Six hundred year old reign of the Czars came to an end on March 14, 1917 when the last monarch Nicholas II was forced to renounce his throne. The country had been devastated by World War I and the Russians held the Czar responsible. To pacify the populace Nicholas II gave powers to Duma or the elected parliament. He continued to support the troops on the war front, but the people wanted him down. So Duma became the new ruling body of Russia. Nicholas Romanov or Czar Nicholas II along with his family including his wife Alexandra, four daughters Olga, Tatiana, Maria and Anastasia and only son Alexis were kept under house arrest in Tsarskoye Selo Palace. Soon the radical Bolshevik Movement started and the Romanovs were moved to a secured location in Siberia to protect them from Bolsheviks outrage.
Then in 1917 the Duma government was overthrown by the Bolsheviks and the royal family was moved to Ekaterinberg located on the Eastern slopes of the Ural Mountains by the new government. Though Duma government was courteous to the Romanovs, that was not the case with the Bolsheviks. They kept Czar Nicholas II and his family alive to use them later on as a bargaining chip. In July 1918 the counter revolutionary forces entered Ekaterinburg. They entered the Ipatiev House (where the Romanovs had been kept) and found the house completely empty. On looking into the basement area of the house they found blood splashed all across. Soon the Bolsheviks announced that Nicholas II and his family had been executed by a firing squad for their foul crimes at the Ipatiev House on July 16, 1918 midnight. Not only the Czar family but their servants, attendants and physician (eleven in all) had been executed.

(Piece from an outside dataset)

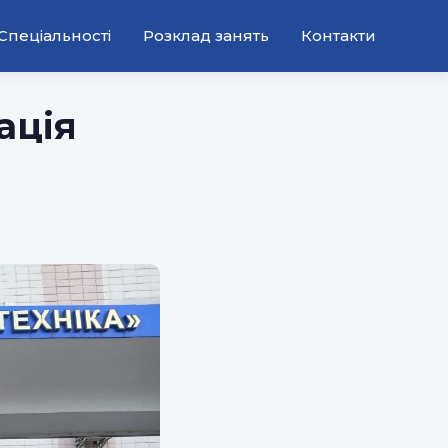
Спеціальності
Розклад занять
Контакти
ація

Bolsheviks further informed that the execution had been carried out under the supervision of Jakob Yurovski. Small squad of men performed the execution. Romanov family members along with physician Dr. Eugene Botkin and three other servants were awakened in the middle of the night and led to the basement where they were shot without any prior warning. All the eleven bodies were stabbed and crushed with rifle butts to make sure they were dead. The bodies were then carried for fourteen miles to the Four Brothers Mine, where they were soaked with gasoline, burned and then they were dumped into the swamp along with their possessions. Though such detailed descriptions were given by the Bolsheviks but none of the bodies were displayed. Displaying the bodies would strengthen their movement and give new enthusiasm to their cadres yet it was not done. This led to a rise of mystery.
Many believed that the Bolsheviks never killed the family of Romanovs, only the three servants and Dr. Botkin were executed and the rest of the members were smuggled secretly to Poland or Germany. Such doubts have been raised as Russian government was tied by a peace treaty with Germany. Some even believe that though the Czar, his wife, physician and servants were killed but the children went unharmed. Announcement regarding the execution was just a ploy to dishearten the counter revolutionary forces. When a memorial service for Czar Nicholas II and his family was held in London king George V did not attend it. This sparked the mystery even further as the English king had great relations with the Czar and maybe he knew where Nicholas II and his family were kept hidden.
Soon rumours started flying a woman named Anna Anderson who was settled in the mental asylum in Berlin claimed to be Duchess Anastasia, the youngest daughter of Nicholas II. But DNA tests conducted after her death confirmed that she was not the descendant of Romanov family. Another person Colonel Michael Goleniewski who was a Polish officer working with United States claimed that he was Grand Duke Alexis, the youngest son of the Romanovs. The guest book in his wedding was signed by Olga and Tatiana (two other daughters of Nicholas II). But his claims were blown away as Alexis suffered from haemophilia which is a rare genetic disorder and Alexis had no such symptoms.
Recent studies have revealed that the bodies of Romanovs were buried in the mine by Yurovski and his men. But later on Yurovski felt that this was an easy place for the corpses to be found. So they were burnt and dumped into the swamp. Two bodies of the youngest son and daughter was missing. According to the official documents they were burnt to ashes. But many site this as an excuse for cover-up that helped them live on. Nine skulls were recovered from the swamp and their DNA matched with the missing servants, Dr. Botkin and the Romanovs. Two bodies were missing and have never been found. May be some officer smuggled tow young Romanovs outside Russia. As Alexis was suffering from haemophilia he could not have lived long, but Anastasia could be the sole survivor in the massacre that changed Russia’s history.